Задание 1: Определите, соответствуют ли отрывку о восхождении на Дан утверждения (а), (б) и (в). На каждое ответьте «да» или «нет» и приведите дословно решающие слова отрывка. (а) Во время подъема дул сильный ветер. (б) Трикамы на маршруте не пригодились. (в) По словам Татьяны, Дима между станциями ставит только свое железо.
Задание 2: Процитируйте без изменений фрагмент отрывка о восхождении на Дан от слов «К двум-трём связкам, идущим» до слов «Дима проходит ключ.» включительно.
Задание 3: Напишите продолжение рассказа о восхождении на Дан, начиная сразу после его последнего предложения.

Предоставленный отрывок:
Несложные, но и без “слоновьих“ зацеп монолитные скалы. Погода была прекрасной.
Несмотря на то, что мы всё ещё находились в тени, холодно не было. Что особенно
приятно – абсолютно не было ветра, хотя, судя по перистым облакам, проносящимся
высоко над нами, где-то там в стратосфере ветер царствовал безраздельно. Я
легко могу себе представить, что восходи мы на Дан в менее сахарных условиях,
наслаждение моё было бы гораздо более умеренным. Чего стоят все эти категории,
когда простой маршрут в плохую погоду может быть гораздо труднее и опаснее, чем
сложный в хорошую. В какой-то момент я догнал Таню, и мы обменялись
впечатлениями. Я сказал, что почти не ставлю своё железо – так, пару стопперов,
а в основном вщёлкиваюсь в оставленные нашими многочисленными предшественниками
крючья. Не побрезговал пару раз и крюками перильных канатов. “Да? А вот Дима
пользуется только станциями, а между ними ставит только своё железо.“ – важно
произнесла Татьяна. Я прикусил язык, и с этого момента старательно расставлял
по трещинам свои стопперы – соблюдал чистоту стиля. Кстати, лучше всего у нас
шли небольшие стопперы, пару раз – френды, а вот трикамы, которыми я так
восторгался дома, провисели на мне без дела. Когда мы повисли на станции под ключом, первые лучи
солнца заскользили по шероховатому граниту стены, слепя и не давая смотреть
вверх. К этому времени, большинство связок уже достигло вершины, и теперь, с раздражающей
регулярностью, словно крохотные человеческие лавины они сходили нам на голову.
К двум-трём связкам, идущим с нами наперегонки и жутко нам мешающим,
прибавилось новое бедствие. Иногда верёвки трёх-четырёх связок, идущих вверх и
вниз, перекрещивались между собой. Чистейшее сумасшествие! И совсем не
безопасное. Кого могли, мы пропускали вперёд, чтобы только не участвовать в
этом безумии, и, в итоге, мы больше висели
на станциях, словно большие перезрелые
груши, чем собственно лезли. Я откинулся назад и, щурясь от солнца,
наблюдал, как Дима проходит ключ.

Данные для анализа:
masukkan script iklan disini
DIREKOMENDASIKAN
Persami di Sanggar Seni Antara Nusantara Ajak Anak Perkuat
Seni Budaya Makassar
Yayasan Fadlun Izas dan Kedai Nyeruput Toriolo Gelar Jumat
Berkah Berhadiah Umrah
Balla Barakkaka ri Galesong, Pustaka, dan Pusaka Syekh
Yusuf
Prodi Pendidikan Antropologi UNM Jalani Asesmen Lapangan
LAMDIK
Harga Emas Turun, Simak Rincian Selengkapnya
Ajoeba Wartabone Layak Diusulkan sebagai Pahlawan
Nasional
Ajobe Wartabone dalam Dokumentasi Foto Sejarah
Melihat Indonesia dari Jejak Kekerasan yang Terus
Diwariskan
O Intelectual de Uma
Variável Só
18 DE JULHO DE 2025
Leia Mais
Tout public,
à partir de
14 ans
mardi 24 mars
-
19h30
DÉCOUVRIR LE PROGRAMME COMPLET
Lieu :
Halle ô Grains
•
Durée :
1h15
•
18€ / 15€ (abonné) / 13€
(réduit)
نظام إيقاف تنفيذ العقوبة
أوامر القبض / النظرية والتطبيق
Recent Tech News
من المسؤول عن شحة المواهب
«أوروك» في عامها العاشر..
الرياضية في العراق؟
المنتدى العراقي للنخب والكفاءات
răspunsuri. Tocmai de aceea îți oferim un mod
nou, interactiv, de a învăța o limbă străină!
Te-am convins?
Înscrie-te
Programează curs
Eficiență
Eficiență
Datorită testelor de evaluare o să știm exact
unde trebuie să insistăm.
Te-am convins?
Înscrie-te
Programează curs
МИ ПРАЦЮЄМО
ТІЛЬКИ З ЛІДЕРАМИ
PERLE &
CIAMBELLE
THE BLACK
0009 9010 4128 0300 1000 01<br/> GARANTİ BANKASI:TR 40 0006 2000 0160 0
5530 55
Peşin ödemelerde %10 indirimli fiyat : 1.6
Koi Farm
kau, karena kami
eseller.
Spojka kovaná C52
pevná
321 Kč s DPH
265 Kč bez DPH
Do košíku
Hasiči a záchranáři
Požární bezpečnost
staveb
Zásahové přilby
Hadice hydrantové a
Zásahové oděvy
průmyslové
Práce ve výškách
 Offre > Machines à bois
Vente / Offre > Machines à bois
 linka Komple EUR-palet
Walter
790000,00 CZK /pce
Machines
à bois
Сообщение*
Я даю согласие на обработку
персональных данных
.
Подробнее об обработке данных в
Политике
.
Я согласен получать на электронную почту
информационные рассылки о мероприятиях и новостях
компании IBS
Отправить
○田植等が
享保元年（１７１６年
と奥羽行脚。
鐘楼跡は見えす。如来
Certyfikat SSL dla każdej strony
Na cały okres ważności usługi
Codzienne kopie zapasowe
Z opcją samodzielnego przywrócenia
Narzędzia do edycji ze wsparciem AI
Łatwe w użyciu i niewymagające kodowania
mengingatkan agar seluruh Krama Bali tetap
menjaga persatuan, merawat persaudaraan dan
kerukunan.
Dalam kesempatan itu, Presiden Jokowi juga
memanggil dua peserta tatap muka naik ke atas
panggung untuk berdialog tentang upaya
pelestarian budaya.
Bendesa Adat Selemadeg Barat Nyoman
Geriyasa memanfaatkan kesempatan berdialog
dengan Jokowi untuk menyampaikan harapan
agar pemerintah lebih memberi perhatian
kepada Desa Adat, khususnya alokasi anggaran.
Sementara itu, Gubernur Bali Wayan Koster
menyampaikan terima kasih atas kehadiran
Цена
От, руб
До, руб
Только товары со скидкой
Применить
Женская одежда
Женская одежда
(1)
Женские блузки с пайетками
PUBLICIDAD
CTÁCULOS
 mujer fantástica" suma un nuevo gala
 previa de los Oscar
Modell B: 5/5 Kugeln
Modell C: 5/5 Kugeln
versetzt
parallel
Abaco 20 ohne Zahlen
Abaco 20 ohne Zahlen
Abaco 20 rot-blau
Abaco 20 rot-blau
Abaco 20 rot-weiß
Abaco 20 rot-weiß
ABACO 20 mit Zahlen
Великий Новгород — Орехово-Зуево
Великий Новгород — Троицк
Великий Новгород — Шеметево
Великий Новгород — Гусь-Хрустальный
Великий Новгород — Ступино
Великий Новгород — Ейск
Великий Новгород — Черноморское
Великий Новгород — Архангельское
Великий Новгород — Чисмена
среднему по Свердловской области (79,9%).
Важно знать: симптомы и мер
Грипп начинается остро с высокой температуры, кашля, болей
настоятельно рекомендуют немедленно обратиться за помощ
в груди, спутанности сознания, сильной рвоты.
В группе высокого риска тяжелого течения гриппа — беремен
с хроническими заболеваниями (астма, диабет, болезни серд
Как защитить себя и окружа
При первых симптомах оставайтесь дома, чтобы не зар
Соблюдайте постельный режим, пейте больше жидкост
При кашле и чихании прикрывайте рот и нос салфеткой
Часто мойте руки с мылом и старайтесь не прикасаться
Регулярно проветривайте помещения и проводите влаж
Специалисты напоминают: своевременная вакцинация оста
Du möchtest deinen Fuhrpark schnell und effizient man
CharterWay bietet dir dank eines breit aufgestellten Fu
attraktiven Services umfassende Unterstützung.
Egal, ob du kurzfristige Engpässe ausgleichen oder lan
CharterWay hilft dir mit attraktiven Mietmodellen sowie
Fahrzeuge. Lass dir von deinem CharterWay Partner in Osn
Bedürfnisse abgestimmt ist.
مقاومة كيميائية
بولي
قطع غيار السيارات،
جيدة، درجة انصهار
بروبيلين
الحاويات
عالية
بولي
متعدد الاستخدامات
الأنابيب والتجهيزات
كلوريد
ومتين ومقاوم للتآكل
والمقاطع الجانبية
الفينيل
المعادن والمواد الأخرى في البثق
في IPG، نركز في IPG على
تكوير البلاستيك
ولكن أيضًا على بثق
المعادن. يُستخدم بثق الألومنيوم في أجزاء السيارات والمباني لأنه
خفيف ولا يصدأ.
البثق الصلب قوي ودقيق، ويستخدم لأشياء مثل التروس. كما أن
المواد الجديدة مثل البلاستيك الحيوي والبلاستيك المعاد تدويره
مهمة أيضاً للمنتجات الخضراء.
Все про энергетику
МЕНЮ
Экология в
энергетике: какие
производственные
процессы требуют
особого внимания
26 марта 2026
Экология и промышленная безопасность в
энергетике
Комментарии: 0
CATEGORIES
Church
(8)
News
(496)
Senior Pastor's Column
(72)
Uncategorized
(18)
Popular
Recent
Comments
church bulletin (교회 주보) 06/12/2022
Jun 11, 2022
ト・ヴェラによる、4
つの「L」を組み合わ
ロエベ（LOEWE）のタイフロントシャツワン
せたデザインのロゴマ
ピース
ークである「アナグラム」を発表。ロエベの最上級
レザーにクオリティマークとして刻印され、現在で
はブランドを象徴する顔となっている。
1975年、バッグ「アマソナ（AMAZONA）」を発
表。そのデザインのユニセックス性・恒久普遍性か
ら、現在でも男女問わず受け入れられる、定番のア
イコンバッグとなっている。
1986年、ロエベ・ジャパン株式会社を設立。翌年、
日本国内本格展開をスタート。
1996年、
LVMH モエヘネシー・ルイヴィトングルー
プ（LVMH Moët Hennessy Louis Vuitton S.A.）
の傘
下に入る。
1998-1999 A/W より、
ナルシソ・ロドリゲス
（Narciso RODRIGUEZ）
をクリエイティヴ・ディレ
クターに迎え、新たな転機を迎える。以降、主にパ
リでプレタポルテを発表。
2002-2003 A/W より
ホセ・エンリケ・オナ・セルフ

Ваш ответ 1:
(а) Нет: «абсолютно не было ветра».
(б) Да: «трикамы, которыми я так восторгался дома, провисели на мне без дела».
(в) Да: «А вот Дима пользуется только станциями, а между ними ставит только своё железо».

Ваш ответ 2:
К двум-трём связкам, идущим с нами наперегонки и жутко нам мешающим,
прибавилось новое бедствие. Иногда верёвки трёх-четырёх связок, идущих вверх и
вниз, перекрещивались между собой. Чистейшее сумасшествие! И совсем не
безопасное. Кого могли, мы пропускали вперёд, чтобы только не участвовать в
этом безумии, и, в итоге, мы больше висели
на станциях, словно большие перезрелые
груши, чем собственно лезли. Я откинулся назад и, щурясь от солнца,
наблюдал, как Дима проходит ключ.

Ваш ответ 3:
Он педантично расставлял стопперы, вися непонятно на чём. По-моему, он забрал
чересчур вправо и полез не по самому простому варианту, но в общем – ему
виднее, это же он у нас крутой. Мы решили не весить перила, а пройти ключ с
верхней страховкой, так, чтобы все могли его “прочувствовать“. Я пролез его без
особого труда, но ставить закладки, вися на таких зацепах, не смог бы. Затем мы
с Лёшей поменялись – он одел скальные тапочки и с радостью отдал мне рюкзак. По
мере продвижения вверх, скальная башня, по которой мы лезли, утончалась, и
теперь мы всё чаще обнаруживали себя на узких гранитных рёбрах, окруженные с
трёх сторон многосотметровыми отвесами.
Действительно - “Very, very exposed!“, как и обещано в “гайд буке“. Вскоре после ключа мы
прошли ещё одно относительно сложное место. Толстый канат, бегущий вдоль
единственной удобной вертикальной трещины, был призван помочь людям. Тем же из
них, которые по идеологическим соображениям
не хотели им воспользоваться, он мешал чрезвычайно. Не завидую Лёше,
который пролез там первым. По всем признакам мы приближались к вершине. В
процессе восхождения мы познакомились и почти подружились с теми связками,
которые шли параллельно с нами и то обгоняли нас, то отставали. Особенно
пришлась нам по душе молодая пара из Германии. Особенно – девушка. И особенно -
мне. Мы шли с ними абсолютно в одном темпе, при каждом очередном пересечении
узнавая друг о друге дополнительные подробности. Оказалось, что её парень –
альпийский гид, а она – новичок, “чайник“. Парень обучает её тонкостям альпинистского
ремесла, что, несомненно, мудро с его стороны. “Если не можешь победить врага –
присоедини его к своему стану...“. Или что-то в этом роде. Любая военная
мудрость применима и к войне полов.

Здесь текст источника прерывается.